University students’ wellbeing on the wane

Published : 20 Dec 2020, 00:13

  DF Report

The basic psychological needs of competence, autonomy, belongingness and meaningfulness have not been met in remote learning, which increases burnout. Press Release Photo: PEXELS/ANDREA PIACQUADIO.

As many as 60% of the students of the Helsinki University feel they are either burnt out or at risk of burning out, according to a survey, said a recent press release of the university.

The level of study engagement and burnout of University of Helsinki students was surveyed in the coronavirus spring and later in the year.

Professor Katariina Salmela-Aro has investigated the study engagement and burnout of students of the university as a part of an ongoing international study on the effects of remote instruction.

In the spring, 28% of all respondents felt engaged in their studies, but that figure had dropped to a mere 17% in the beginning of December. In earlier surveys measuring burnout and study engagement conducted between 2008 and 2016, nearly half, or 44%, of university students felt engaged.
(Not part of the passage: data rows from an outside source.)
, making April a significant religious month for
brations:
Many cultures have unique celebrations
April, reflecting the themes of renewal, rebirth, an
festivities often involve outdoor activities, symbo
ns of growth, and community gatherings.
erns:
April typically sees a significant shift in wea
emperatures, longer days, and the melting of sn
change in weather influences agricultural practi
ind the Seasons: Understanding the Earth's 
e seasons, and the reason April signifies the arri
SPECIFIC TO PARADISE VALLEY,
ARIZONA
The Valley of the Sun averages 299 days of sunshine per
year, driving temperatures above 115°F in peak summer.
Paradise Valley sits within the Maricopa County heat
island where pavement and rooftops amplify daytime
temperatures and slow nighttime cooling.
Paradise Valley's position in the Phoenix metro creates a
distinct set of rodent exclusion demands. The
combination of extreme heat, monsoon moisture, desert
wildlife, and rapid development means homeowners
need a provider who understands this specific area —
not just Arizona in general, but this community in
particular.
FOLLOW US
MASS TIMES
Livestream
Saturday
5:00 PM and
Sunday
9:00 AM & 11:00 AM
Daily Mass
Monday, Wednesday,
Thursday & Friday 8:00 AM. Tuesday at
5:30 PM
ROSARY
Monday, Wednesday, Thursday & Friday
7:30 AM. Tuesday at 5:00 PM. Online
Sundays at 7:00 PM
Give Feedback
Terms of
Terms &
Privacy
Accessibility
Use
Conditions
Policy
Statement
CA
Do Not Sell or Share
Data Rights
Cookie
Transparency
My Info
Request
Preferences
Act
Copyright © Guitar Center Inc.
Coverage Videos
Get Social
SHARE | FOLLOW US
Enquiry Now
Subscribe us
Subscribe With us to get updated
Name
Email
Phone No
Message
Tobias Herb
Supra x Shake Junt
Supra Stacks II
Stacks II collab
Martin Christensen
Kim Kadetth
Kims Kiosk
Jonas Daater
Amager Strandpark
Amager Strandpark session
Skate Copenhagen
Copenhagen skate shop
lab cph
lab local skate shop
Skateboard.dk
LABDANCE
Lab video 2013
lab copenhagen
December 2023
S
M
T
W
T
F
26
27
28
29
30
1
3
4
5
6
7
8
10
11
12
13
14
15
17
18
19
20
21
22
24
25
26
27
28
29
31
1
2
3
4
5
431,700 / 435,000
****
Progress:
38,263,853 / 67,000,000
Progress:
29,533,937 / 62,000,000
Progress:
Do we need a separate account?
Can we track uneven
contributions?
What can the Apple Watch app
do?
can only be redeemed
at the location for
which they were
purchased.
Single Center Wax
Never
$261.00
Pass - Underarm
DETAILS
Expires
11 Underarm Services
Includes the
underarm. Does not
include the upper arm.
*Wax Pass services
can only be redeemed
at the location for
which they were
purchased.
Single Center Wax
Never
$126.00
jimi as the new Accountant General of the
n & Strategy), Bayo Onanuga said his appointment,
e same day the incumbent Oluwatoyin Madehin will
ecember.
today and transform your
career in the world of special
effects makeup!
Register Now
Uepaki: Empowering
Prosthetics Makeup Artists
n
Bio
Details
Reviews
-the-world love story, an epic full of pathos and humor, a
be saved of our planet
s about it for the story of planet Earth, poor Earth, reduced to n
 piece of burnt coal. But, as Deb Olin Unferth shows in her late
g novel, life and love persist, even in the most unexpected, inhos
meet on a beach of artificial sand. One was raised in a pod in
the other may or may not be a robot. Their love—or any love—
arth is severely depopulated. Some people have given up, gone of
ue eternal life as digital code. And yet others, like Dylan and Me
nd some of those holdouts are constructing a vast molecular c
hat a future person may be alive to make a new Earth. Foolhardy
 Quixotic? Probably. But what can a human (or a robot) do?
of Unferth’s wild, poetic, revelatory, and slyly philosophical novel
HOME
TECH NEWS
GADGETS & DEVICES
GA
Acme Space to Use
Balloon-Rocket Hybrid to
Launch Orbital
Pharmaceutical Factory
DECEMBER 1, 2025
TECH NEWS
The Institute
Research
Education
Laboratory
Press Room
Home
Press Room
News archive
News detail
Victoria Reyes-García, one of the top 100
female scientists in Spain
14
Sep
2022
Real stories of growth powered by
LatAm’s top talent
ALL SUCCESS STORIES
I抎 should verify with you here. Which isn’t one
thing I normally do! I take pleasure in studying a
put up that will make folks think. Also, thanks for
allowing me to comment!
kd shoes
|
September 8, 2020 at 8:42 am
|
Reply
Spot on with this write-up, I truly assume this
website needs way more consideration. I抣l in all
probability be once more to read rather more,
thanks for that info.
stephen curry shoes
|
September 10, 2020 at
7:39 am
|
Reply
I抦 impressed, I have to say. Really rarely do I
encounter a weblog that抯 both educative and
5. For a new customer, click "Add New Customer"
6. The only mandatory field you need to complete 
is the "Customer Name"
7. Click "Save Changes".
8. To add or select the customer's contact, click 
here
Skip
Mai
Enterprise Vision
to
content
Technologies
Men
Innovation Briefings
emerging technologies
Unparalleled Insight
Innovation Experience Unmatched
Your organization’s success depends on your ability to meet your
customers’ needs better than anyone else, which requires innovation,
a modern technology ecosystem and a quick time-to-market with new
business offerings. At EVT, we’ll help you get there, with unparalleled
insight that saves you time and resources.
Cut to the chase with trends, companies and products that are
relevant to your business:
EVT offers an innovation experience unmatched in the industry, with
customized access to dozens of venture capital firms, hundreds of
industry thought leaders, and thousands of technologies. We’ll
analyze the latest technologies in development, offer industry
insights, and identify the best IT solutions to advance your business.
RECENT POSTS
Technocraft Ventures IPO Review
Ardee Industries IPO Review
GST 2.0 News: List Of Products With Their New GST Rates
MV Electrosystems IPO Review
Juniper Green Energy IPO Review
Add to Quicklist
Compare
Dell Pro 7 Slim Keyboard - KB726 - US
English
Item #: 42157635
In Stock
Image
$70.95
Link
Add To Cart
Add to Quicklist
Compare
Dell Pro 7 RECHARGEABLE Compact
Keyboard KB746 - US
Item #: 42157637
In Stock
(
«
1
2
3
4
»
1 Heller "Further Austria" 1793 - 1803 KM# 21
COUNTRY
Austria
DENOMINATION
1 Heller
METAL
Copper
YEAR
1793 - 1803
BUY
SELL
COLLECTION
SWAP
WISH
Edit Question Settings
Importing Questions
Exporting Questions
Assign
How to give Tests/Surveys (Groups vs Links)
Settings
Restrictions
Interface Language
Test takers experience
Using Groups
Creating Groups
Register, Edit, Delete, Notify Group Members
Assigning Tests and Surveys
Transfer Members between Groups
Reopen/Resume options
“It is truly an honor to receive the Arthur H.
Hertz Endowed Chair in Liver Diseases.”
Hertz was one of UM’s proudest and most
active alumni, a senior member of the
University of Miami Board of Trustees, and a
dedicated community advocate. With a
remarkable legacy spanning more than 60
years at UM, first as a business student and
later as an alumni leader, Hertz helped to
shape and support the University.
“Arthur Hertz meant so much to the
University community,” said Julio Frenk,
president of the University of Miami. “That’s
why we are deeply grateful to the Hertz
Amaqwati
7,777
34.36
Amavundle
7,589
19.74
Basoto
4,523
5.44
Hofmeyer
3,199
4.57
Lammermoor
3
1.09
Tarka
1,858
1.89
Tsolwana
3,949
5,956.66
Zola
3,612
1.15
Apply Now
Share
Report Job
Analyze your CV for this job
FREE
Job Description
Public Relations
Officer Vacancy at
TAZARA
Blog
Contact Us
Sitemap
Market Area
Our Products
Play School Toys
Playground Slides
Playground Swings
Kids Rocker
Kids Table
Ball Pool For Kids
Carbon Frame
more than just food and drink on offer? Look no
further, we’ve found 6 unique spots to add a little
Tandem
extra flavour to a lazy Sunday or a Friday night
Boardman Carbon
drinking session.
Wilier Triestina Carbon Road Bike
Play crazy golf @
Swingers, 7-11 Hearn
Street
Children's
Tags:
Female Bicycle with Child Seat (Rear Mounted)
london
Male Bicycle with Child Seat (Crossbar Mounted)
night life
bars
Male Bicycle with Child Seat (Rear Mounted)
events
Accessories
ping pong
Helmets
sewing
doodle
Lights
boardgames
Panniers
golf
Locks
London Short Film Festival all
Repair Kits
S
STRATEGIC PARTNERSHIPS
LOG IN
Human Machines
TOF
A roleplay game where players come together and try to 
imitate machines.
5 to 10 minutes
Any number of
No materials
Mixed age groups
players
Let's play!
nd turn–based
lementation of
The previous surveys were conducted at four-year intervals in 2008, 2012 and 2016 among all higher education students in Finland.

“Consequently, the datasets are not directly comparable, but the latest survey does show the effects of remote teaching and learning.”

A new survey targeted at the students of the University of Helsinki garnered responses from 1,573 students in November and December 2020.

A great majority of the respondents were women (80%), which may partially explain the high burnout figures. The average age of respondents was 26, and most were first- (28%) or second-year (22%) students.

According to the survey conducted among University of Helsinki students, analysed by Salmela-Aro and Postdoctoral Researcher Lauri Hietajärvi, strong study-related burnout was experienced by 18% of the respondents in the spring, while the corresponding figure for the autumn was 26%.

In the surveys encompassing all higher education students in Finland conducted in 2008–2016, only 7–10% of respondents felt severely burnt out.

The share of students at risk of study burnout was 24% in the spring and 33% in the autumn, with the figure in the previous surveys at 19%.

Based on preliminary findings, as many as 60% of the respondents to the University of Helsinki survey were either completely burnt out or at risk of burning out.

Burnout involves three central factors: exhaustion, a cynical and negative attitude towards studying, and a feeling of inadequacy as a student.

“Loneliness also increases burnout, while inclusivity protects from it. The transition to remote teaching during the pandemic has increased loneliness,” said the study.

Salmela-Aro called for resources and support for students. Since the University’s teachers, researchers and other staff are faced with the same uncertainty, there is a demand for inclusivity and experiences of success without having to perform. Students need help: peer support, friends and a sense of community, understanding from teachers, flexibility and clarity in assignments as well as guidance in their studies and support services from the University.